Maçtan önce ‘Rıza Çalımbay, Fenerbahçe’ye çalım atmalı’ dedik. Yani şaşırtmalı, sezon başından bu yana devam eden anlayışı bozmalı demek istedik. Çalımbay bozdu gerçekten düzeni ama daha beter bir düzensizlik getirdi. Aboubakar’ın yedek kalması, Necip’in orta sahaya çekilmesi, dünyanın en kötü stoper ikilisinin Amartey-Bailly’nin icat edilmesi... Bununla bitmiyor hocanın gafları. Eli belinde gezen Rebic’e 64, kara delik gibi her topu yutan Muleka’ya 80 dakika tahammül etmesi inanılacak gibi değil.
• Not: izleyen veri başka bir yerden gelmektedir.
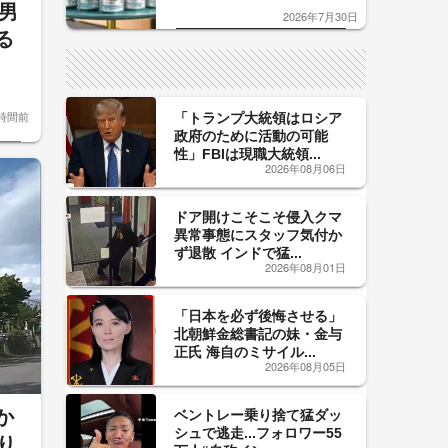
口」のおいしい関係 青く変化
男
2026年7月30日
した「辛口カーブ」が飲み頃の
る
サイン！
時間前
「トランプ大統領はロシア
政府のために活動の可能
性」FBIは現職大統領...
2026年08月06日
ドア開けこそこそ侵入クマ
異常事態にスタッフ気付か
ず退散 インドで猛...
2026年08月01日
「日本を必ず後悔させる」
北朝鮮金総書記の妹・金与
正氏 海自のミサイル...
2026年08月05日
か
ベントレー乗り捨て猛ダッ
シュで逃走...フォロワー55
り_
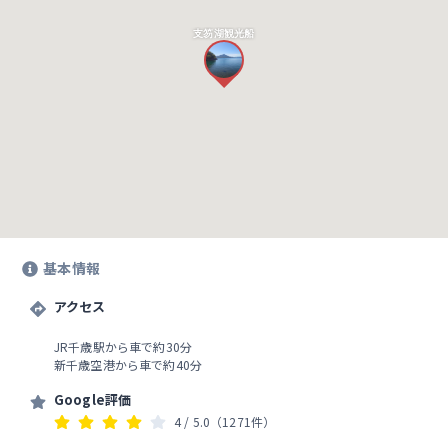
支笏湖観光船
基本情報
アクセス
JR千歳駅から車で約30分
新千歳空港から車で約40分
Google評価
4
/ 5.0
（1271件）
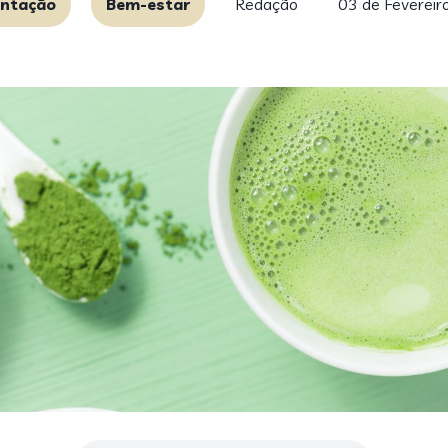
entação
Bem-estar
Redação
03 de Fevereir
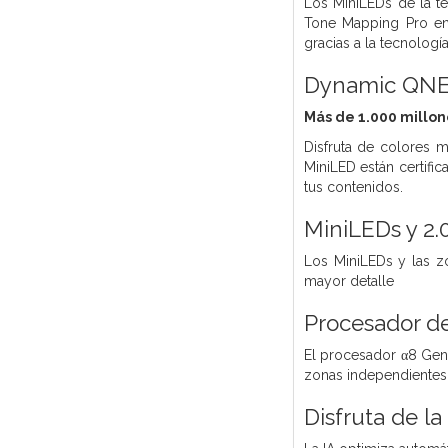
Los MiniLEDs de la te
Tone Mapping Pro en 
gracias a la tecnolo
Dynamic QNED
Más de 1.000 millon
Disfruta de colores 
MiniLED están certifi
tus contenidos.
MiniLEDs y 2.
Los MiniLEDs y las zo
mayor detalle
Procesador de
El procesador α8 Gen3
zonas independientes a 
Disfruta de l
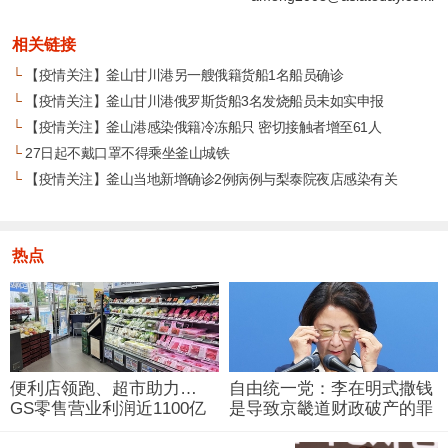
相关链接
└
【疫情关注】釜山甘川港另一艘俄籍货船1名船员确诊
└
【疫情关注】釜山甘川港俄罗斯货船3名发烧船员未如实申报
└
【疫情关注】釜山港感染俄籍冷冻船只 密切接触者增至61人
└
27日起不戴口罩不得乘坐釜山城铁
└
【疫情关注】釜山当地新增确诊2例病例与梨泰院夜店感染有关
热点
便利店领跑、超市助力…
自由统一党：李在明式撒钱
GS零售营业利润近1100亿
是导致京畿道财政破产的罪
韩元
魁祸首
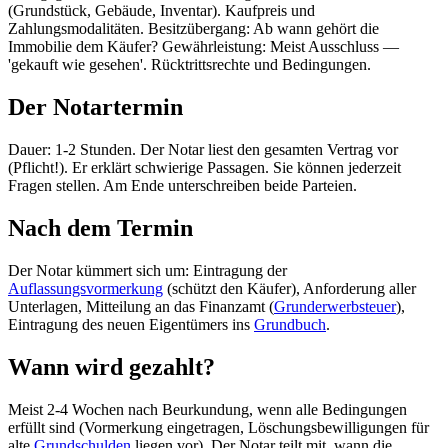
(Grundstück, Gebäude, Inventar). Kaufpreis und
Zahlungsmodalitäten. Besitzübergang: Ab wann gehört die
Immobilie dem Käufer? Gewährleistung: Meist Ausschluss —
'gekauft wie gesehen'. Rücktrittsrechte und Bedingungen.
Der Notartermin
Dauer: 1-2 Stunden. Der Notar liest den gesamten Vertrag vor
(Pflicht!). Er erklärt schwierige Passagen. Sie können jederzeit
Fragen stellen. Am Ende unterschreiben beide Parteien.
Nach dem Termin
Der Notar kümmert sich um: Eintragung der
Auflassungsvormerkung
(schützt den Käufer), Anforderung aller
Unterlagen, Mitteilung an das Finanzamt (
Grunderwerbsteuer
),
Eintragung des neuen Eigentümers ins
Grundbuch
.
Wann wird gezahlt?
Meist 2-4 Wochen nach Beurkundung, wenn alle Bedingungen
erfüllt sind (Vormerkung eingetragen, Löschungsbewilligungen für
alte
Grundschulden
liegen vor). Der Notar teilt mit, wann die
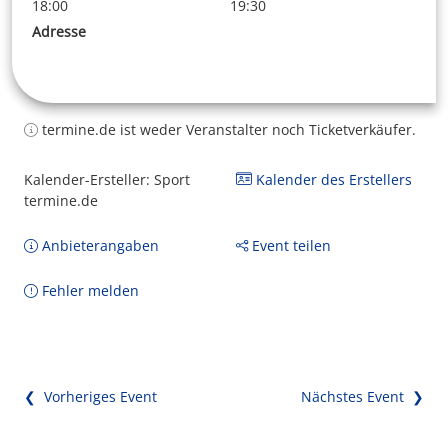
18:00
19:30
Adresse
termine.de ist weder Veranstalter noch Ticketverkäufer.
Kalender-Ersteller: Sport
Kalender des Erstellers
termine.de
Anbieterangaben
Event teilen
Fehler melden
❮ Vorheriges Event
Nächstes Event ❯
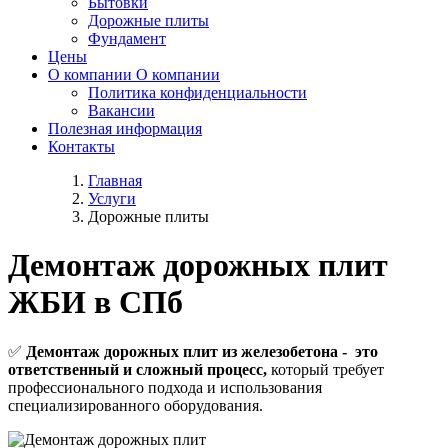
Бытовки
Дорожные плиты
Фундамент
Цены
О компании
О компании
Политика конфиденциальности
Вакансии
Полезная информация
Контакты
Главная
Услуги
Дорожные плиты
Демонтаж дорожных плит
ЖБИ в СПб
✅
Демонтаж дорожных плит из железобетона - это
ответственный и сложный процесс,
который требует
профессионального подхода и использования
специализированного оборудования.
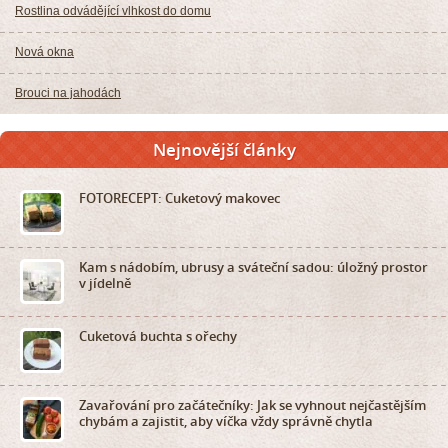
Rostlina odvádějící vlhkost do domu
Nová okna
Brouci na jahodách
Nejnovější články
FOTORECEPT: Cuketový makovec
Kam s nádobím, ubrusy a sváteční sadou: úložný prostor
v jídelně
Cuketová buchta s ořechy
Zavařování pro začátečníky: Jak se vyhnout nejčastějším
chybám a zajistit, aby víčka vždy správně chytla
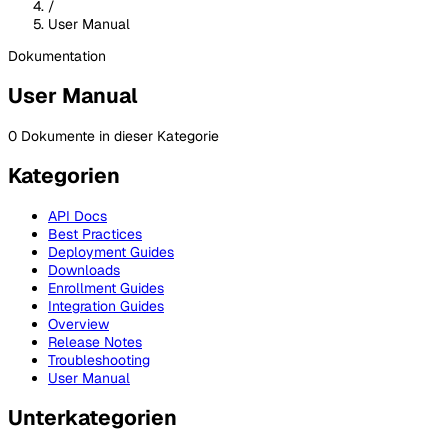
/
User Manual
Dokumentation
User Manual
0 Dokumente in dieser Kategorie
Kategorien
API Docs
Best Practices
Deployment Guides
Downloads
Enrollment Guides
Integration Guides
Overview
Release Notes
Troubleshooting
User Manual
Unterkategorien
Fenerbahçe çok kaçırdı falan demeyin, onlar da iyi oynamadı ama karşısında bir takım yoktu. Başka bir takım böyle yakalasa Beşiktaş’ı en az 5 atar; bakınız Club Brugge...

Çok sevgili Rıza hocam; sakatım var, Burak Yılmaz şöyle çalıştırmış, basit goller yedik falan demesin. Uzun yıllardır gördüğüm en kötü Beşiktaş’ı kendisi hazırladı. Korkunç silik, beceriksiz, korkak bir oyuncular grubu vardı sahada. Şenol Güneş ile kötü, Burak Yılmaz ile daha kötü ise Rıza Çalımbay ile beter durumda Beşiktaş. İyi ki yönetici-başkan falan değilim, soyunma odasında “Hocam sen bizim efsanemizsin, öyle kal. Futbolu Anadolu köşelerinde unutmuşsun” der, elini sıkar teşekkür ederdim.

Fenerbahçe hak ettiği bir galibiyeti zorlanarak aldı. Ancak gerçeklerle yüzleşmeliler. Böyle yetersiz bir Beşiktaş’ı Galatasaray bulsa tarihi fark atardı. Galatasaray dün sahadaki iki takımdan da iyi.